Я имею в виду этот вот перечисленный спектр переписки. Конечно, тут за 15–20 минут все не рассказываешь. Представляет интерес. как наименее   подверженный цензуре, весь этот комплекс переписки, для изучения целого ряда аспектов истории Второй Мировой войны. Эта и   история Холокоста, потому что там остались свидетельства, в этой переписке, о погибших родных и близких, которые, больше нигде не зафиксированы, или там есть зачастую подробности, которые люди получили по горячим следам, из только-только что освобождённого района. Туда ещё не прибыли никакие комиссии, никакие   ЧГК, расследования преступлений нацизма ещё не начались. Это интересно в плане межличностных отношений. Это интересно в плане, действительно, изучения отношений к евреям и вообще межнациональных отношений в разных регионах Советского Союза. Кстати, есть ведь люди, которые не вернулись из эвакуации, остались жить там.

Интересна и   военная повседневность, которая вообще представляет интерес для широкого круга исследователей, и в России   и за рубежом. В принципе, я хочу сказать, что и Центр «Холокост» и все наши коллеги, мы не собираемся останавливаться. У людей ещё масса материалов лежит дома, на чердаках и антресолях, это из разных стран, не только постсоветского пространства. Мы продолжаем получать материалы и их изучать. Мы всегда готовы поделиться какими-то нашими материалами, нашими сборниками или какими-то копиями документов со всеми, кто заинтересован, разумеется. А сегодня ещё интересно также сопоставить, когда есть возможность, переписку той эпохи с воспоминаниями тех, кто дожил до наших дней – как одни и те же события они описывают уже спустя пятьдесят, шестьдесят, почти восемьдесят лет. То есть, тут я хочу сказать, что есть очень много интересных направлений для исследования. Спасибо, наверное это все, что я хотел сказать.

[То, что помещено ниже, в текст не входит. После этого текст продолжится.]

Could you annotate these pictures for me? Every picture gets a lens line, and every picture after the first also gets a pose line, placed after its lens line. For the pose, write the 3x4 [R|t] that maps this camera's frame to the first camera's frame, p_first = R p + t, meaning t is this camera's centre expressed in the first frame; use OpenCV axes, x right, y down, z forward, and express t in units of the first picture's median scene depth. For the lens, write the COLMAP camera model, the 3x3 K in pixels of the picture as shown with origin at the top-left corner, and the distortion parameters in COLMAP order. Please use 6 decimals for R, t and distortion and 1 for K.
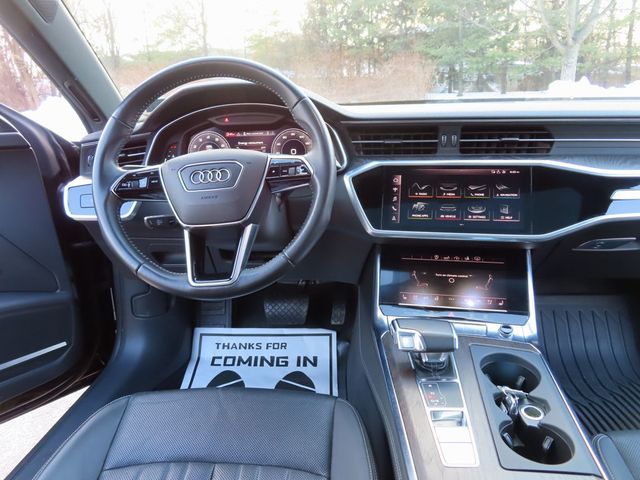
lens RADIAL K [[455.4, 0, 320.8], [0, 455.4, 241.1], [0, 0, 1]] dist [-0.011932, 0.007803]
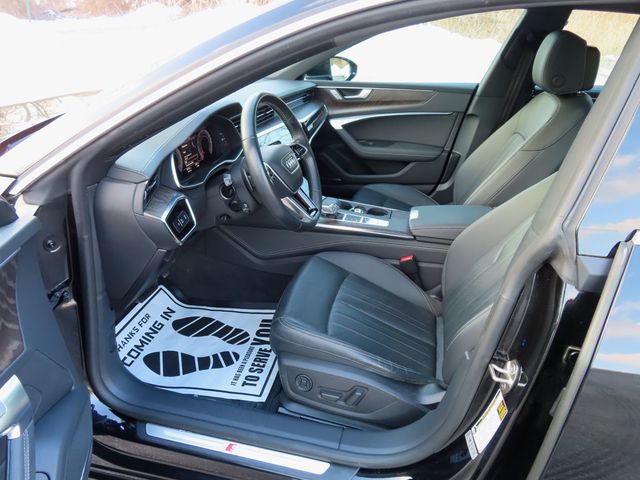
lens RADIAL K [[455.4, 0, 318.1], [0, 455.4, 240.8], [0, 0, 1]] dist [-0.011932, 0.007803]
pose [[0.165457, -0.412352, 0.895874, -1.282901], [0.272999, 0.892047, 0.360171, -0.319298], [-0.947679, 0.184979, 0.260167, 0.331103]]
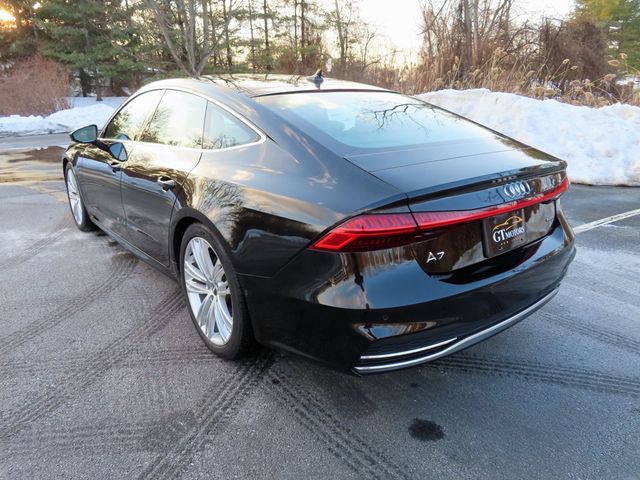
lens RADIAL K [[455.4, 0, 318.7], [0, 455.4, 241.4], [0, 0, 1]] dist [-0.011932, 0.007803]
pose [[0.737438, -0.180677, 0.650800, -1.806631], [0.182151, 0.981055, 0.065964, 0.674564], [-0.650389, 0.069899, 0.756378, -2.909220]]
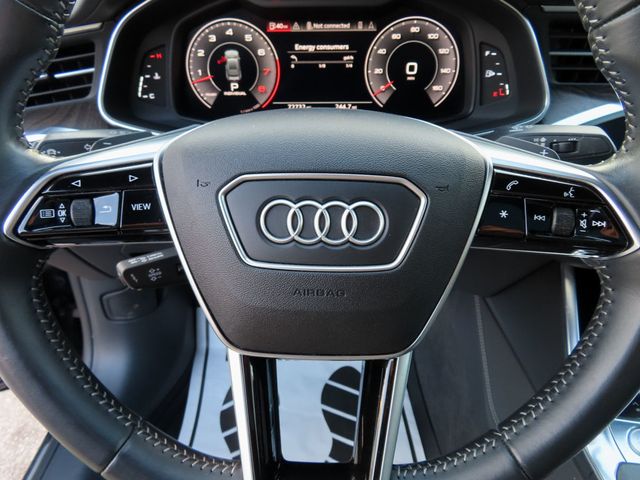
lens RADIAL K [[455.4, 0, 320.9], [0, 455.4, 241.0], [0, 0, 1]] dist [-0.011932, 0.007803]
pose [[0.997431, -0.016810, 0.069635, -0.178182], [-0.004101, 0.957081, 0.289793, -0.149205], [-0.071518, -0.289334, 0.954553, 0.460673]]
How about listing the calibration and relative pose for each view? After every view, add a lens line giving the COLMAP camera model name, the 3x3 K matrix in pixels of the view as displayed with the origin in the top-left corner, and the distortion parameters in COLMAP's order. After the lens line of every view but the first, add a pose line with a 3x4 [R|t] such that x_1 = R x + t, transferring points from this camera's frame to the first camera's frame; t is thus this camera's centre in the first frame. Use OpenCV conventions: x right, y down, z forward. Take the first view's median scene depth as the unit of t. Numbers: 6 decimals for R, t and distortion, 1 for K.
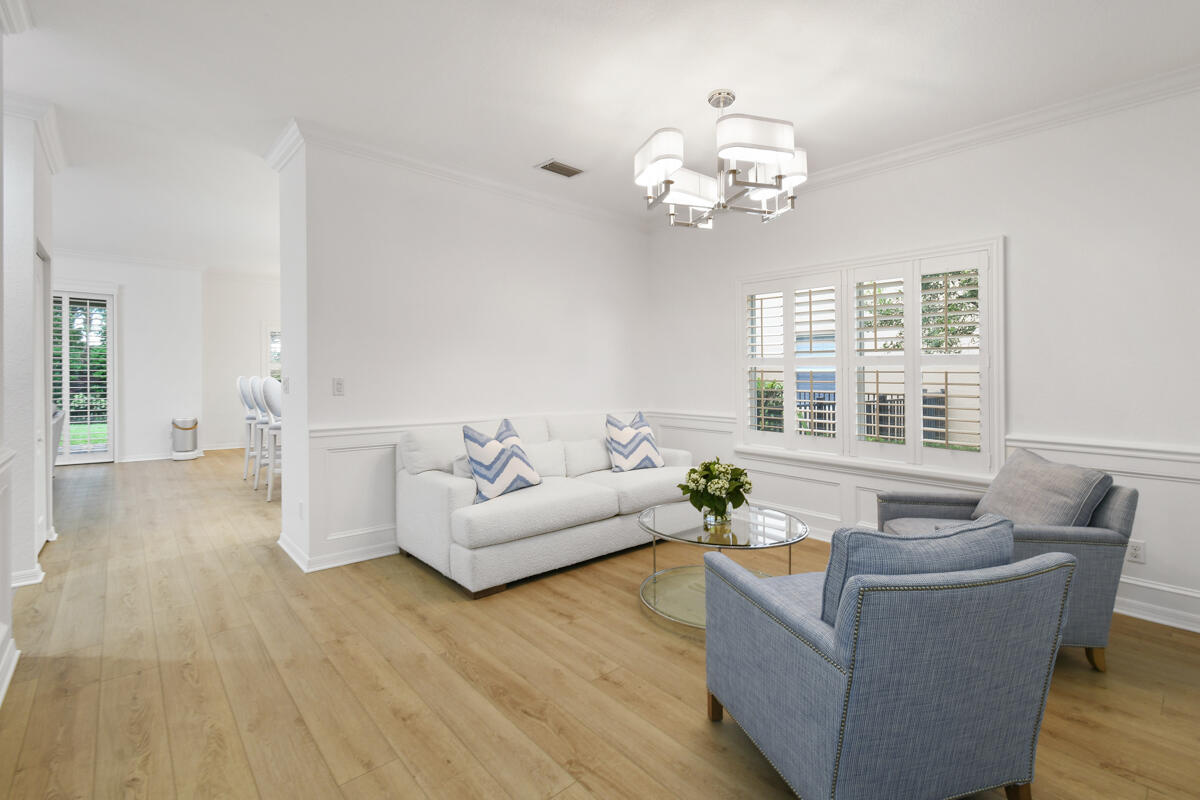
lens RADIAL K [[532.7, 0, 606.6], [0, 532.7, 389.9], [0, 0, 1]] dist [0.004413, -0.000879]
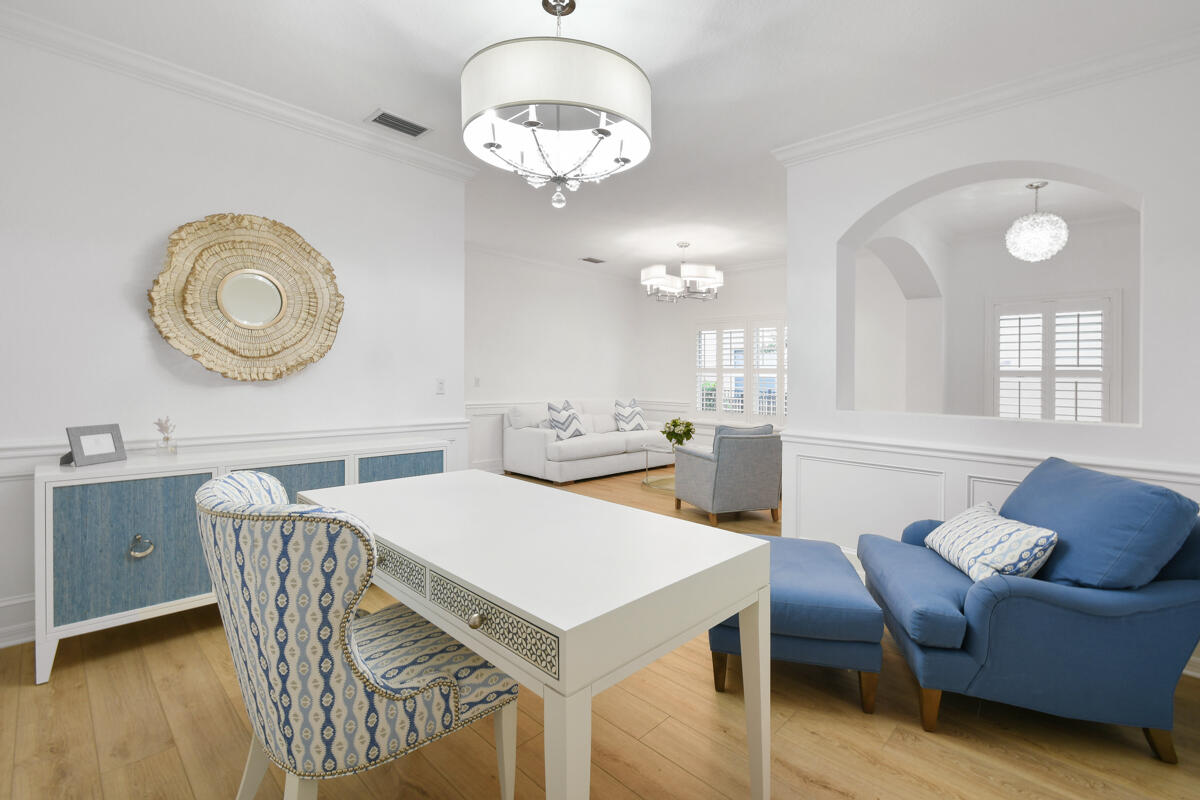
lens RADIAL K [[532.7, 0, 594.4], [0, 532.7, 395.6], [0, 0, 1]] dist [0.004413, -0.000879]
pose [[0.998475, 0.009474, 0.054380, -0.210482], [-0.009949, 0.999915, 0.008479, 0.024360], [-0.054295, -0.009007, 0.998484, -0.941621]]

Обсуждения после выступления:

Игорь Коган:

У меня вопрос или небольшая ремарка.  Дело в том, что я не знаю, если вас это интересует. У меня сохранилась переписка с моим дедом, двадцать четыре открытки. Первая послана в конце июля 1941, и последнее 6 октября 1941, буквально за несколько дней до того как немцы перекрыли Перекопский перешеек. Если она вас заинтересует, то, во-первых, частично она опубликована на нашем сайте «Эвакуация», а полностью она у меня сканирована, и я могу её прислать.

Л.Т.:

Конечно да. Безусловно, присылайте эти открытки и подробности.

Игорь Коган:

И кроме того, опять-таки, это рекомендация для всех: по этому поводу у меня, кстати, есть статья, которая опубликована на нашем сайте «Эвакуация».

Л.Т.:

Я тоже периодически посещаю Ваш сайт «Эвакуация». Очень хороший сайт, разумеется. Конечно, присылайте эти письма, потому что у нас, можно сказать, сформировались отдельные региональные направления переписки: Белоруссия, Восточная, Западная Украина, Крым, Северный Кавказ, Псковщина, Новгородчина – мы можем уже разделять собранную нами переписку в определённом региональном аспекте.